For the experiment, I started n=1,2,4,8 independent processes with my engine Arminius searching the initial position. n-1 processes searched with no time limit to create background activity, 1 process was started with a fixed depth to measure nps.
Hard-/software
Core i7 860 processor 4 cores / 8 threads
32KB L1 data cache per core, 256KB L2 cache per core, 8MB L3 cache
8GB RAM in 4 modules for dual channel
2GB RAM in 1 module for single channel
Hyperthreading and Turbo Boost on
Windows 7 64 bit
Arminius (current development version) using 120MB main hash
Test results
Code: Select all
nps nps
processes single dual
1 2128K 2118K
2 2014K 2020K
4 1784K 1717K
8 1086K 1065K
Arminius does not use hashing in qsearch. The main hash table is not aligned to cache boundaries. Every hash entry has 16 bytes. One position on the board can be in one of four hash positions. These regions are overlapping, so if one positon on the board can be somewhere in hash position 1..4, another one can be somewhere in 2..5.

▸ Assigned task 1:
From the post about testing the Arminius engine, reproduce the passage starting with "For the experiment, I" and going on through "to measure nps.".
▸ Assigned task 2:
According to the post about testing the Arminius engine, how many bytes does each hash entry occupy?
▸ Assigned task 3:
Continue the post about testing the Arminius engine, picking up after its final sentence on overlapping hash regions.

▸ Stored data:
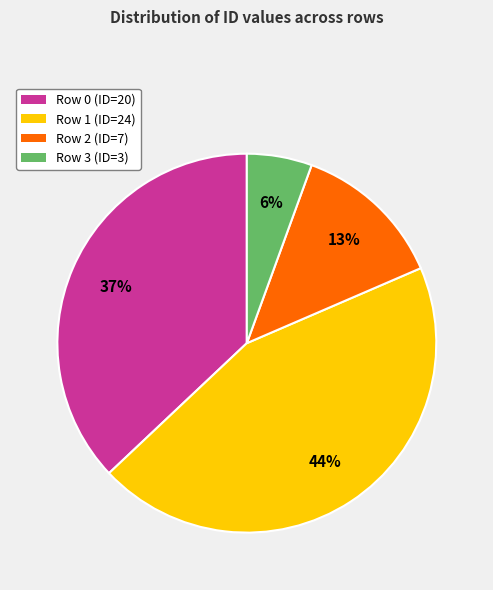

What percentage is the Row 1 (ID=24) slice, to the nearest percent?

44%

▸ Exercise result 1:
For the experiment, I started n=1,2,4,8 independent processes with my engine Arminius searching the initial position. n-1 processes searched with no time limit to create background activity, 1 process was started with a fixed depth to measure nps.

▸ Exercise result 2:
Each hash entry has 16 bytes.

▸ Exercise result 3:
Arminius is a magic bitboard engine with a 705KB lookup table (90232 positions with 8 bytes each).
Pawn hash size is 44KB, 512 positions with 88 bytes each. When searching from the initial position like in this test the hit rate is lower than normal.
Material hash table size is 128KB, 4096 positions with 32 bytes each.
And finally there are many other tables like history table, bitboards of positions between 2 given squares, moves along a single file/line/diagonal...